[Data for processing]

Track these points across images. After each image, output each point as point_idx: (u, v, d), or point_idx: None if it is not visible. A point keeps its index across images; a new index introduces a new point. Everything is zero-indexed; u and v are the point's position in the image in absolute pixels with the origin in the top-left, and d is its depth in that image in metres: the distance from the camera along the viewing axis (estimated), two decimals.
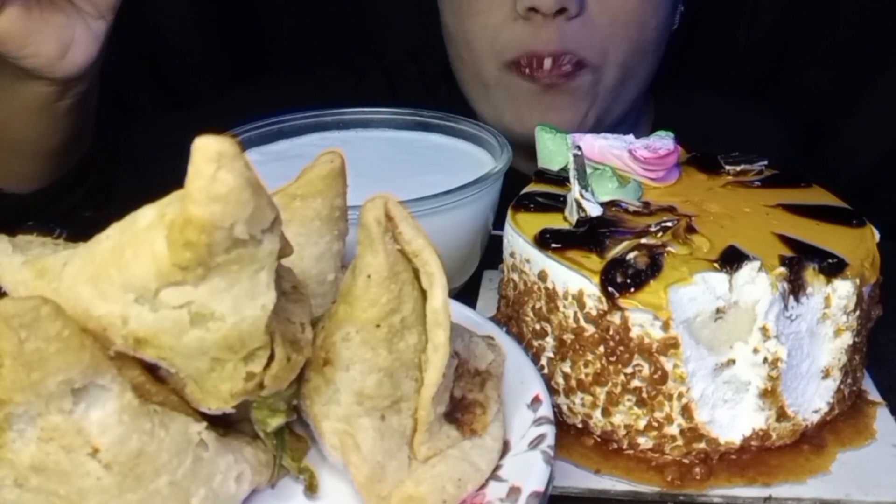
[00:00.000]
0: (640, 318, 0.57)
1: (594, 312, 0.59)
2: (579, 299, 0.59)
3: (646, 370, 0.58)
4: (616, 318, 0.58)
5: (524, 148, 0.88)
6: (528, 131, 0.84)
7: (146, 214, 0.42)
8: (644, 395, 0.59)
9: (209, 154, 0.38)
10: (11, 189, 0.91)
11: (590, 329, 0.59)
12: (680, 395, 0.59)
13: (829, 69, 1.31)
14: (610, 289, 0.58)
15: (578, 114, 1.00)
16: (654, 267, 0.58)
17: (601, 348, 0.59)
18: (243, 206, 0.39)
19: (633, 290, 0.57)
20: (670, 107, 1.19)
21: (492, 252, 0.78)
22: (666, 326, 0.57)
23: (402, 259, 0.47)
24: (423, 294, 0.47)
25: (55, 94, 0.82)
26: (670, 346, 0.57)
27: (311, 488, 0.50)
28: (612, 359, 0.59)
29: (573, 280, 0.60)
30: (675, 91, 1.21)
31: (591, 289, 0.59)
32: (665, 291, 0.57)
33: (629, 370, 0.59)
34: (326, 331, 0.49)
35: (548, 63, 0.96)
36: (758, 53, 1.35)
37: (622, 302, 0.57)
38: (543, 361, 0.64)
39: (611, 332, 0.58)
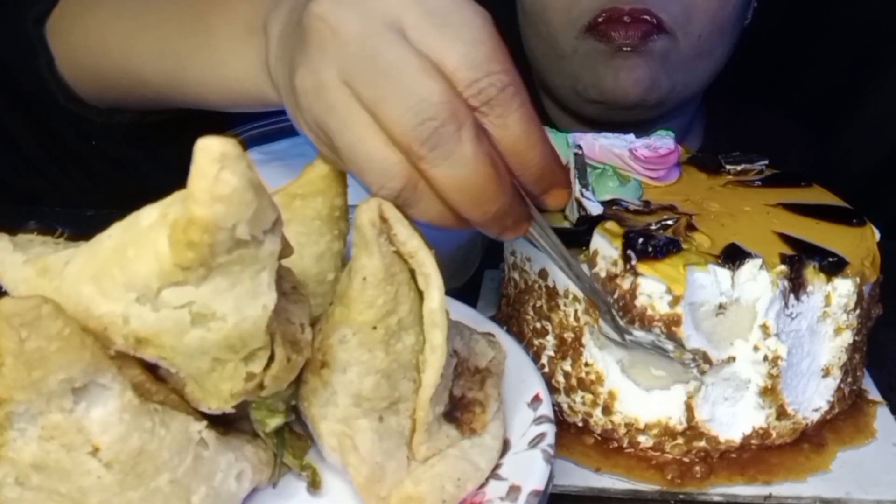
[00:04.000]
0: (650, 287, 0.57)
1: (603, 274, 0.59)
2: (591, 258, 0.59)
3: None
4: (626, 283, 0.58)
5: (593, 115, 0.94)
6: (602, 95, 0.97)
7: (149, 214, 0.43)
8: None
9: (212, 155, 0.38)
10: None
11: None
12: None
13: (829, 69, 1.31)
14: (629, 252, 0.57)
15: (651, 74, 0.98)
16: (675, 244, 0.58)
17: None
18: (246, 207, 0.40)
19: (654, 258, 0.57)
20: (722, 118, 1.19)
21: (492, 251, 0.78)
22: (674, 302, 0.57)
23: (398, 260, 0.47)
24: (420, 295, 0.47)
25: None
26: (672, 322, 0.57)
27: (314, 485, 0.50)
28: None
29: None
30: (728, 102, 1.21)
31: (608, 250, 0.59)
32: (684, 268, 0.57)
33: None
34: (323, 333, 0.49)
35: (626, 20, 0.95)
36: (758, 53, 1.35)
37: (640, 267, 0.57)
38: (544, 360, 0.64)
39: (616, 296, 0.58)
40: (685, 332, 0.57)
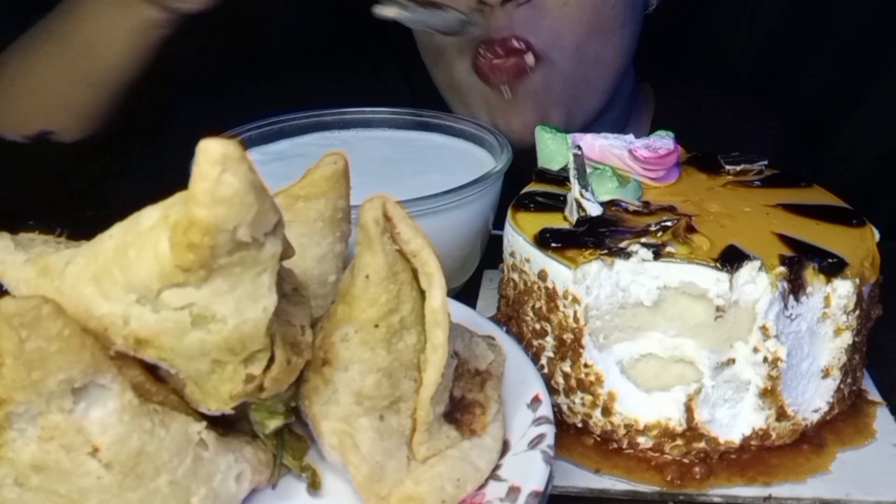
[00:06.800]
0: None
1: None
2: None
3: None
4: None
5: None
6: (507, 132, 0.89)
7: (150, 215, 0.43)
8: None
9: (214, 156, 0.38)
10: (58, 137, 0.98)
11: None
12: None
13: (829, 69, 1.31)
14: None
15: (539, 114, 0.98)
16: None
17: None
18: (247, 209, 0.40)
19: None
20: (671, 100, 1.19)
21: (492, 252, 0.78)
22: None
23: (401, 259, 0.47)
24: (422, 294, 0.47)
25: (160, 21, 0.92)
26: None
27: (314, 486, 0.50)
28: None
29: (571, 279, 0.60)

[/Data for processing]

Repeat each entry above word for word, leaving every picture out.

**Answer for the task**
Track these points across images. After each image, output each point as point_idx: (u, v, d), or point_idx: None if it is not visible. A point keeps its index across images; a new index introduces a new point. Everything is zero-indexed; u and v are the point's position in the image in absolute pixels with the origin in the top-left, and d is its depth in that image in metres: the distance from the camera along the viewing axis (estimated), two decimals.
[00:00.000]
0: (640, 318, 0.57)
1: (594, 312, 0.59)
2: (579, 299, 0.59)
3: (646, 370, 0.58)
4: (616, 318, 0.58)
5: (524, 148, 0.88)
6: (528, 131, 0.84)
7: (146, 214, 0.42)
8: (644, 395, 0.59)
9: (209, 154, 0.38)
10: (11, 189, 0.91)
11: (590, 329, 0.59)
12: (680, 395, 0.59)
13: (829, 69, 1.31)
14: (610, 289, 0.58)
15: (578, 114, 1.00)
16: (654, 267, 0.58)
17: (601, 348, 0.59)
18: (243, 206, 0.39)
19: (633, 290, 0.57)
20: (670, 107, 1.19)
21: (492, 252, 0.78)
22: (666, 326, 0.57)
23: (402, 259, 0.47)
24: (423, 294, 0.47)
25: (55, 94, 0.82)
26: (670, 346, 0.57)
27: (311, 488, 0.50)
28: (612, 359, 0.59)
29: (573, 280, 0.60)
30: (675, 91, 1.21)
31: (591, 289, 0.59)
32: (665, 291, 0.57)
33: (629, 370, 0.59)
34: (326, 331, 0.49)
35: (548, 63, 0.96)
36: (758, 53, 1.35)
37: (622, 302, 0.57)
38: (543, 361, 0.64)
39: (611, 332, 0.58)
[00:04.000]
0: (650, 287, 0.57)
1: (603, 274, 0.59)
2: (591, 258, 0.59)
3: None
4: (626, 283, 0.58)
5: (593, 115, 0.94)
6: (602, 95, 0.97)
7: (149, 214, 0.43)
8: None
9: (212, 155, 0.38)
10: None
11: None
12: None
13: (829, 69, 1.31)
14: (629, 252, 0.57)
15: (651, 74, 0.98)
16: (675, 244, 0.58)
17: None
18: (246, 207, 0.40)
19: (654, 258, 0.57)
20: (722, 118, 1.19)
21: (492, 251, 0.78)
22: (674, 302, 0.57)
23: (398, 260, 0.47)
24: (420, 295, 0.47)
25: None
26: (672, 322, 0.57)
27: (314, 485, 0.50)
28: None
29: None
30: (728, 102, 1.21)
31: (608, 250, 0.59)
32: (684, 268, 0.57)
33: None
34: (323, 333, 0.49)
35: (626, 20, 0.95)
36: (758, 53, 1.35)
37: (640, 267, 0.57)
38: (544, 360, 0.64)
39: (616, 296, 0.58)
40: (685, 332, 0.57)
[00:06.800]
0: None
1: None
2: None
3: None
4: None
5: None
6: (507, 132, 0.89)
7: (150, 215, 0.43)
8: None
9: (214, 156, 0.38)
10: (58, 137, 0.98)
11: None
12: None
13: (829, 69, 1.31)
14: None
15: (539, 114, 0.98)
16: None
17: None
18: (247, 209, 0.40)
19: None
20: (671, 100, 1.19)
21: (492, 252, 0.78)
22: None
23: (401, 259, 0.47)
24: (422, 294, 0.47)
25: (160, 21, 0.92)
26: None
27: (314, 486, 0.50)
28: None
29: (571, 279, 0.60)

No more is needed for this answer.